Ed ancora Maletti -che riportava queste annotazioni in una agenda personale (o in qualcosa di simile) annotò il 30,7.1973 di aver discusso con quel capo di «elenco magistrati controindicati e politicamente e per onestà, ma in nessuna parte il Maletti ricordo’ per iscritto che anche i Servizi si impegnavano fattivamente, fra l’altro, a trovare gli autori delle stragi.

Così, Ghiron, Vecchiotti, Marzollo, Genovesi-persone per il 74 tutte riconducibili ai Servizi—hanno riferito che già’ nel 73 e nel 74 i Servizi si interessavano di un Gelli che a sua volta si presentava ad arabi come il capo dei Servizi italiani; ed essi Ghiron, Vecchiotti, Marzollo, Genovesi hanno convalidato la prova —gia’ in altra istruttoria raccolta di aver avuto notizie per il 74 sull’attività di Nardi ed Esposti e di essersi attivati per la cattura -almeno di Nardi: ma, in luogo di concludere, i testimoni si sono irretiti nel proporre una storie di conflitti interni fra uomini del Servizio (…). Con riferimento non al solo Cauchi, poi, il G.I., oppostogli dal Servizio il segreto di Stato, successivamente convalidato dal Capo del Governo, sollevò il conflitto di attribuzione di poteri avanti la Corte Costituzionale. Il G.I., cioè , conveniva col PM sul fatto per cui il segreto di Stato non può proteggere persone imputate di strage, perché il compiere stragi nulla ha di quei mondi diplomatici e politici che governano gli Stati. E quindi, se per ipotesi il Servizio conosce chi capeggia gli estremisti toscani che sono in attività’ dal 1974, qui non cape nessun segreto processualmente rilevante o rilevabile.

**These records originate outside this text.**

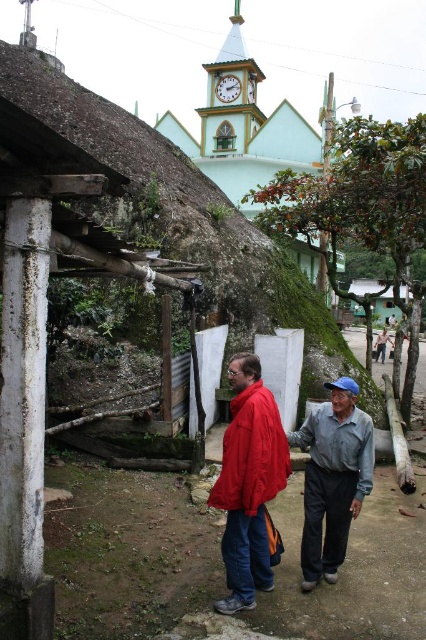
Question: Among these points, which one is farthest from the camera?

Choices:
 (A) (255, 202)
 (B) (233, 76)

Answer: (B)

Question: Does green leafy tree at center appear on the right side of white painted wood clock tower at upper center?

Choices:
 (A) no
 (B) yes

Answer: (B)

Question: Can you confirm if white painted wood clock tower at upper center is positioned to the right of white wooden clock at upper center?

Choices:
 (A) yes
 (B) no

Answer: (A)

Question: Considering the relative positions of matte red jacket at center and white wooden clock at upper center in the image provided, where is matte red jacket at center located with respect to white wooden clock at upper center?

Choices:
 (A) right
 (B) left

Answer: (B)

Question: Estimate the real-world distances between objects in this image. Which object is closer to the white painted wood clock tower at upper center?

Choices:
 (A) matte red jacket at center
 (B) green leafy tree at center
 (C) gray cotton shirt at lower right
 (D) white wooden clock at upper center

Answer: (D)

Question: Which point is farther from the camera taking this photo?

Choices:
 (A) (235, 88)
 (B) (322, 420)

Answer: (A)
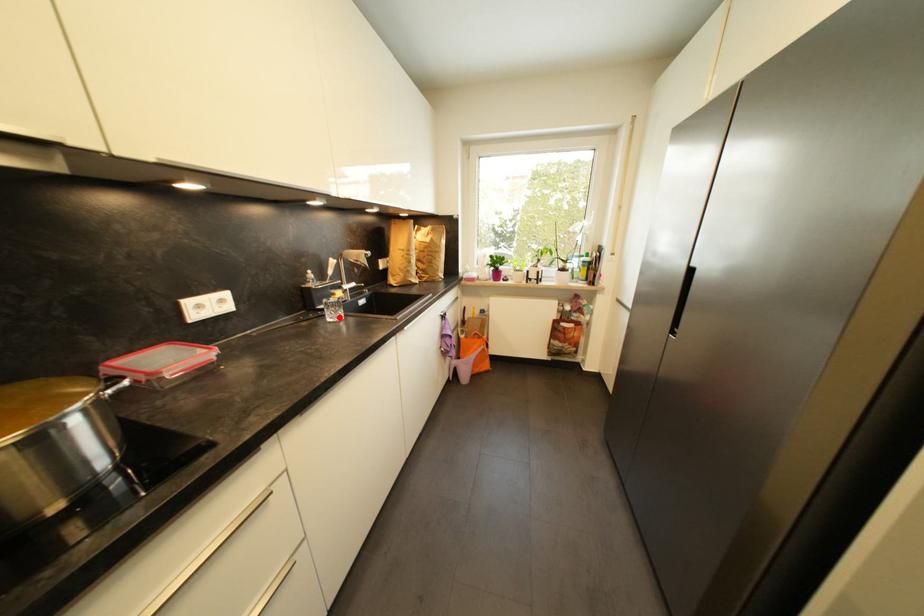
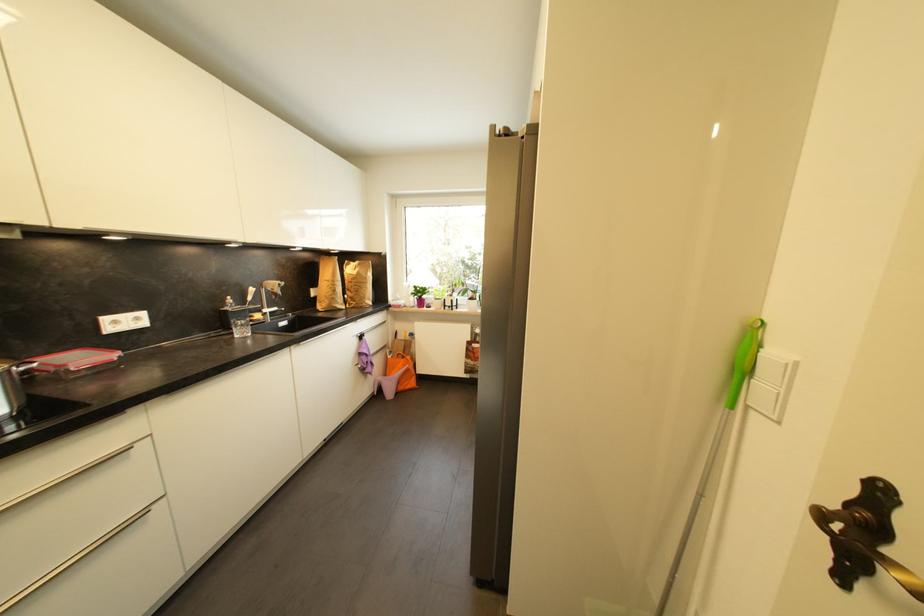
In the second image, find the point that corresponds to the highlighted location in the first image.

(247, 334)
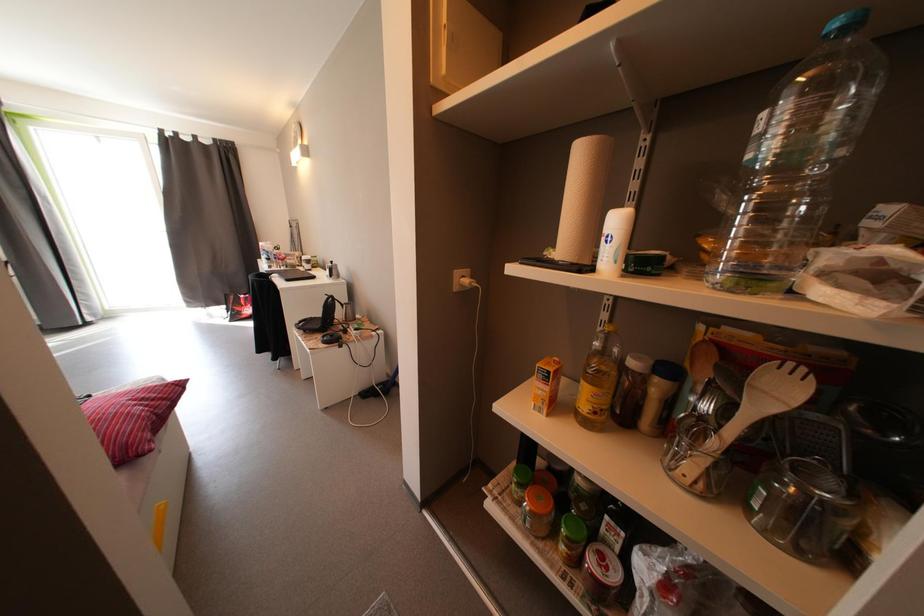
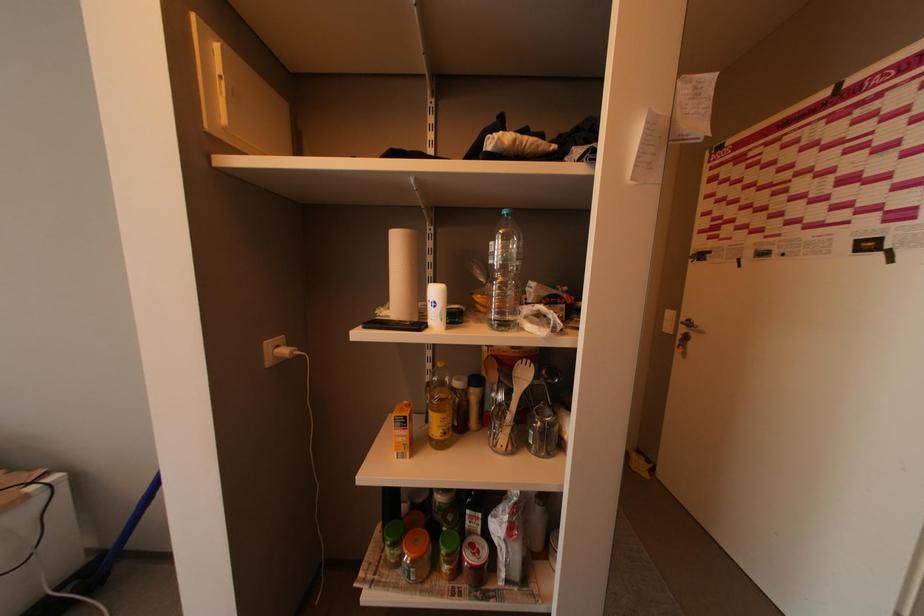
Question: The images are taken continuously from a first-person perspective. In which direction is your viewpoint rotating?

Ne’ al Presidente del Consiglio il G.I. oppose per svellere il canonico segreto dei Servizi talune ragioni di opportunità, come l’avere il Suo Governo iniziato il cursus honorum l’8.8.1983 e quindi solo poche ore prima della strage del 9.8.1983 dove, per un miracolo d’iddio, i morti non si contarono a centinaia; su nessuna opportunità ritenne il G.I. di argomentare perché palesemente, avrebbe sconfinato in ragioni politiche che rimangono sempre processualmente non esauribili. Ma il G.I. indicò come il II comma dell’art.12 L. N.801 del 24.10.1977 testualmente reciti: «in nessun caso possono essere oggetto di segreto di Stato fatti eversivi dell’ordine costituzionale” e con un modesto ragionamento giuridico -che però non si vede contraddetto da nessuna parte – il G.I. affermò che i fatti previsti e puniti dall’art. 285 C.P. rientrano de plano nella categoria dei fatti eversivi dell’ordine costituzionale sui quali non ci sarà mai segreto. E, difatti, la Corte Costituzionale ha sì dichiarato inammissibile il ricorsa del G.I., ma in nessun modo ha contrastato la valenza di quei pronunziati giuridici, perché la Corte ha censurato -se pure fu tale- un errore secondario del G.I.; di conseguenza, se il problema ex se rimane in piedi, quei termini della questione come indicati dal G.I. non sembrano ancor oggi scalfiti.